## [DATA SUPPLIED]
-- Opening Marker --
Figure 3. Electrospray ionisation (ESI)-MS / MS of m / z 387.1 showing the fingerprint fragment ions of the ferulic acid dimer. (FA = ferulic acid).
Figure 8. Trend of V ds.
-- Closing Marker --
-- Opening Marker --
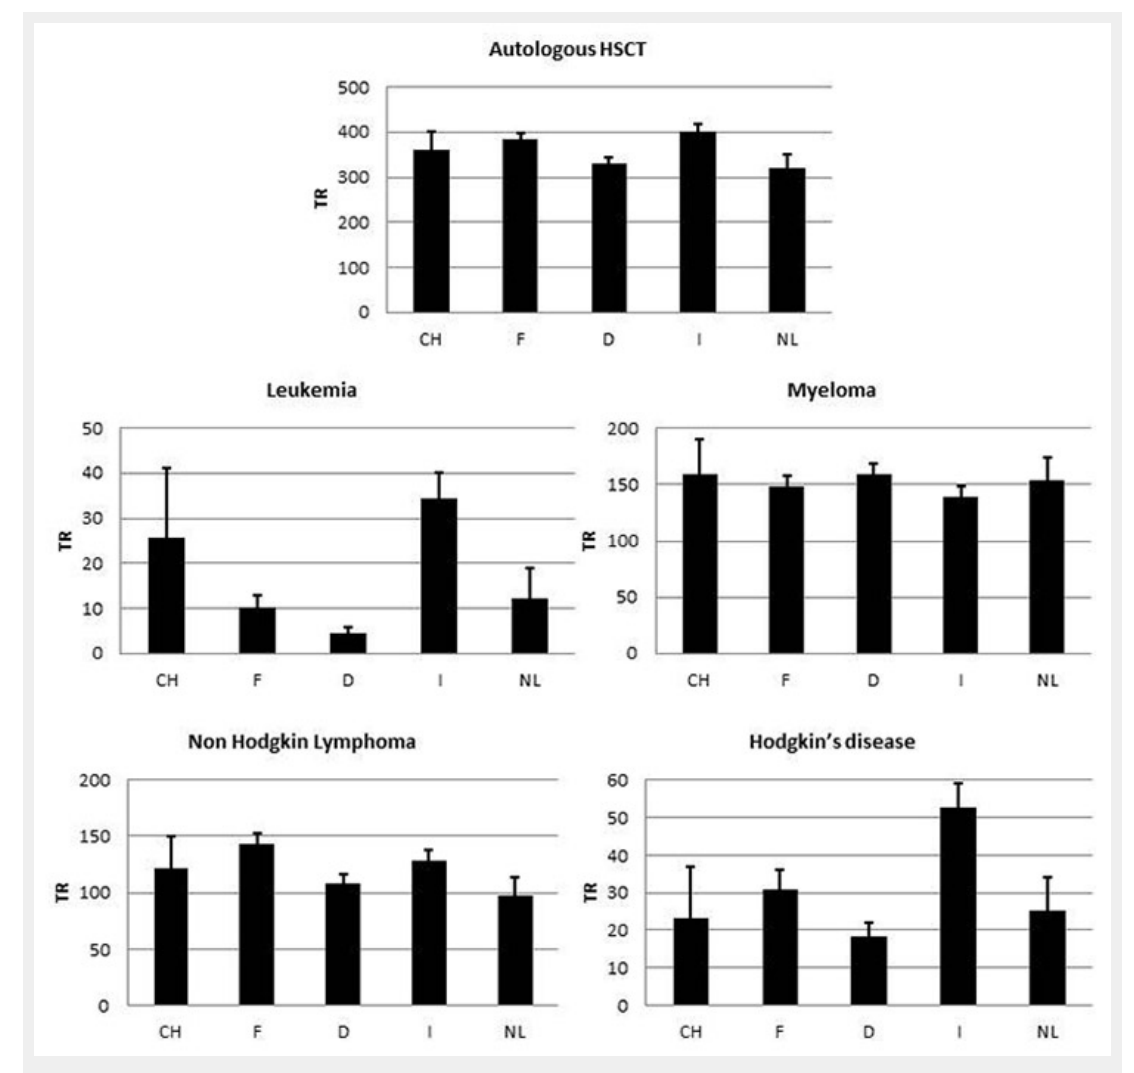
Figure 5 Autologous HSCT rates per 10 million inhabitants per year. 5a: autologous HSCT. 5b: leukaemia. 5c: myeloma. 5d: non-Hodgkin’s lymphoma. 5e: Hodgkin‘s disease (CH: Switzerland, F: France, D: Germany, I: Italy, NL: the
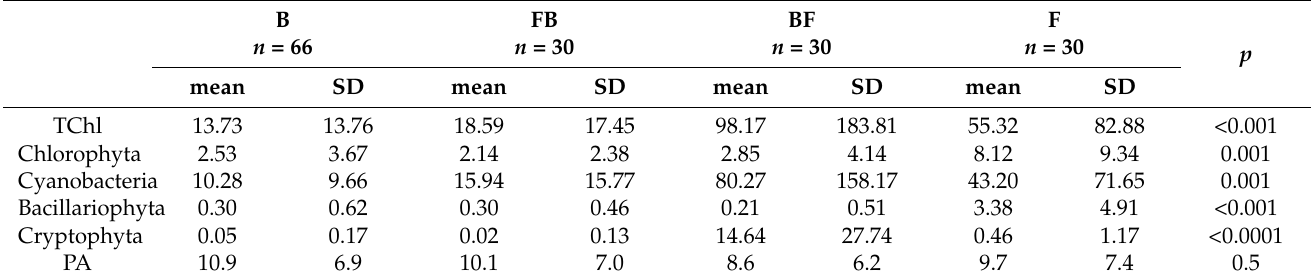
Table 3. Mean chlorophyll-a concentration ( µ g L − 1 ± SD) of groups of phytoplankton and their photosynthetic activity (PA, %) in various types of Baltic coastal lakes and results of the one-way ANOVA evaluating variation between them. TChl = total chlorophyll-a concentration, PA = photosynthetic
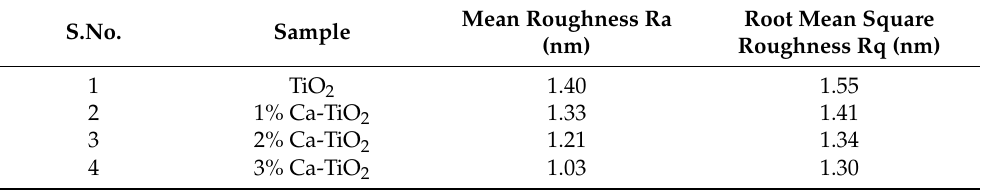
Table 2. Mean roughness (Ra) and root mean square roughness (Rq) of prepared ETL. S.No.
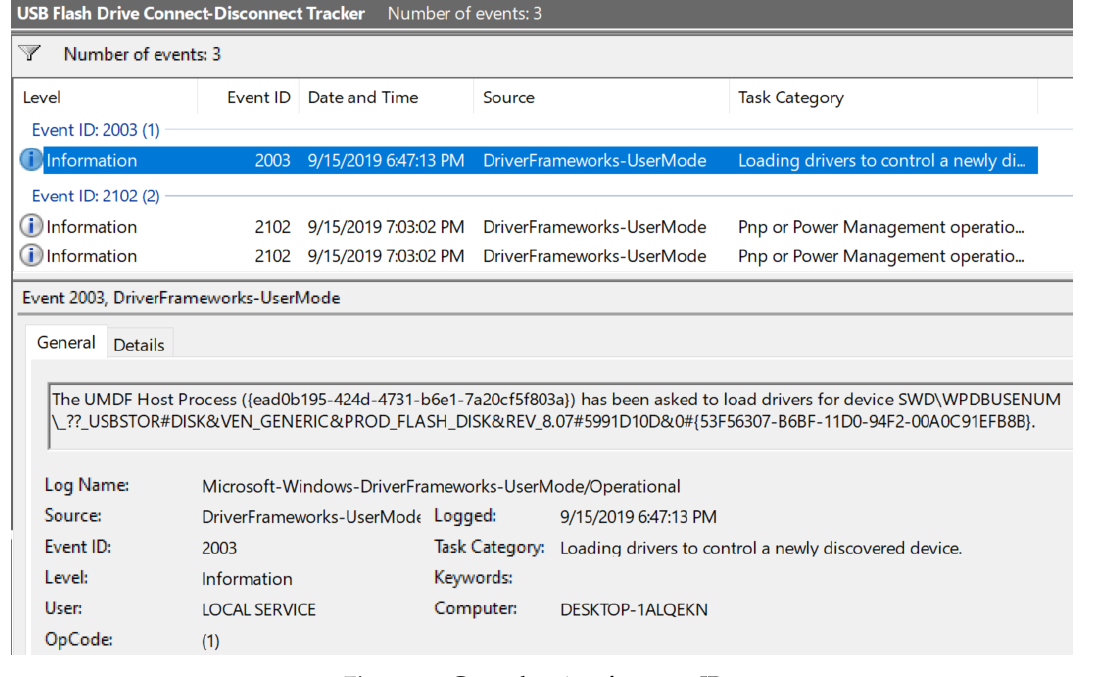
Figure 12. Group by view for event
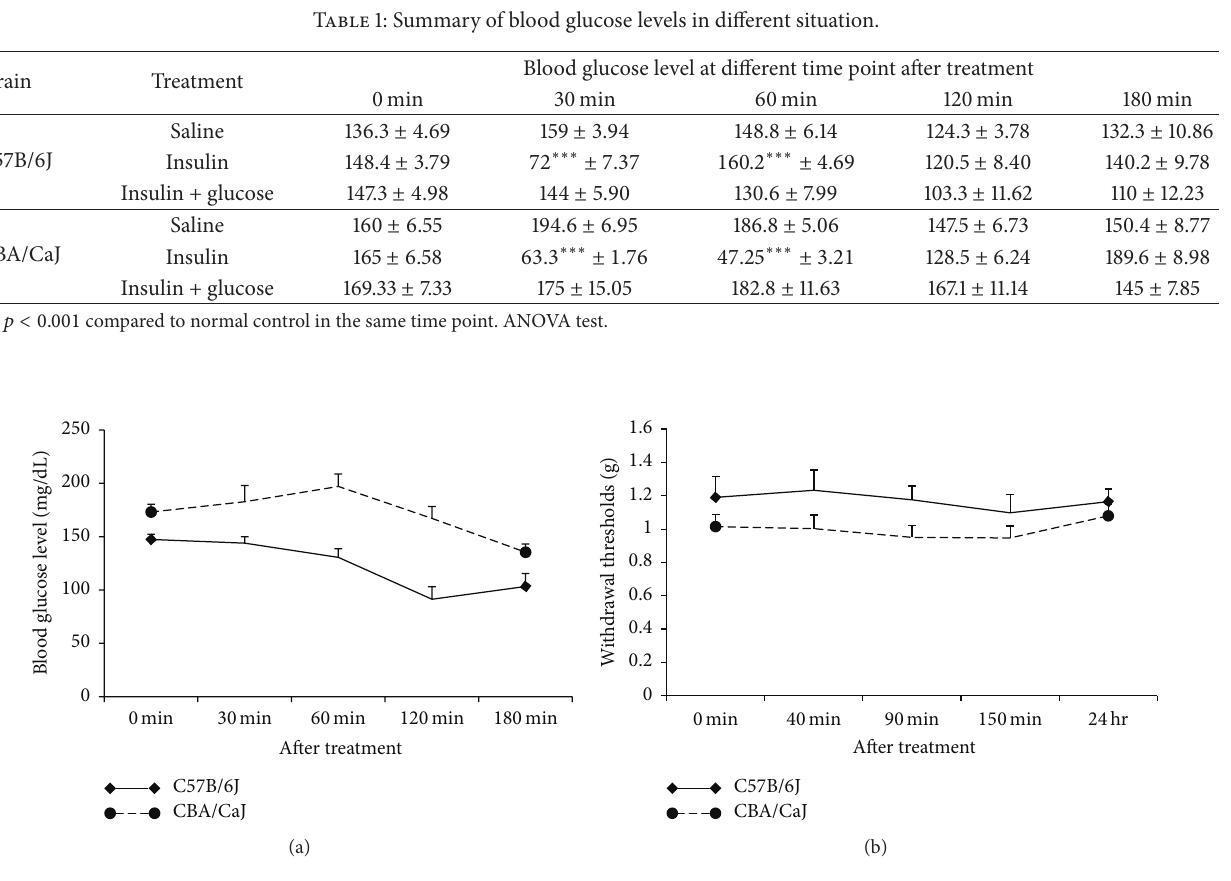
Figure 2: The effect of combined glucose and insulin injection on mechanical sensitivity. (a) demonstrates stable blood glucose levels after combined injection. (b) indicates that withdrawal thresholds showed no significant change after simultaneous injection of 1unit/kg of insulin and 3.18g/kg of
-- Closing Marker --
Pull out each line of the records holding the string "Figure".

## [OUTPUT FOR THIS TASK]
Figure 3. Electrospray ionisation (ESI)-MS / MS of m / z 387.1 showing the fingerprint fragment ions of the ferulic acid dimer. (FA = ferulic acid).
Figure 8. Trend of V ds.
Figure 5 Autologous HSCT rates per 10 million inhabitants per year. 5a: autologous HSCT. 5b: leukaemia. 5c: myeloma. 5d: non-Hodgkin’s lymphoma. 5e: Hodgkin‘s disease (CH: Switzerland, F: France, D: Germany, I: Italy, NL: the
Figure 12. Group by view for event
Figure 2: The effect of combined glucose and insulin injection on mechanical sensitivity. (a) demonstrates stable blood glucose levels after combined injection. (b) indicates that withdrawal thresholds showed no significant change after simultaneous injection of 1unit/kg of insulin and 3.18g/kg of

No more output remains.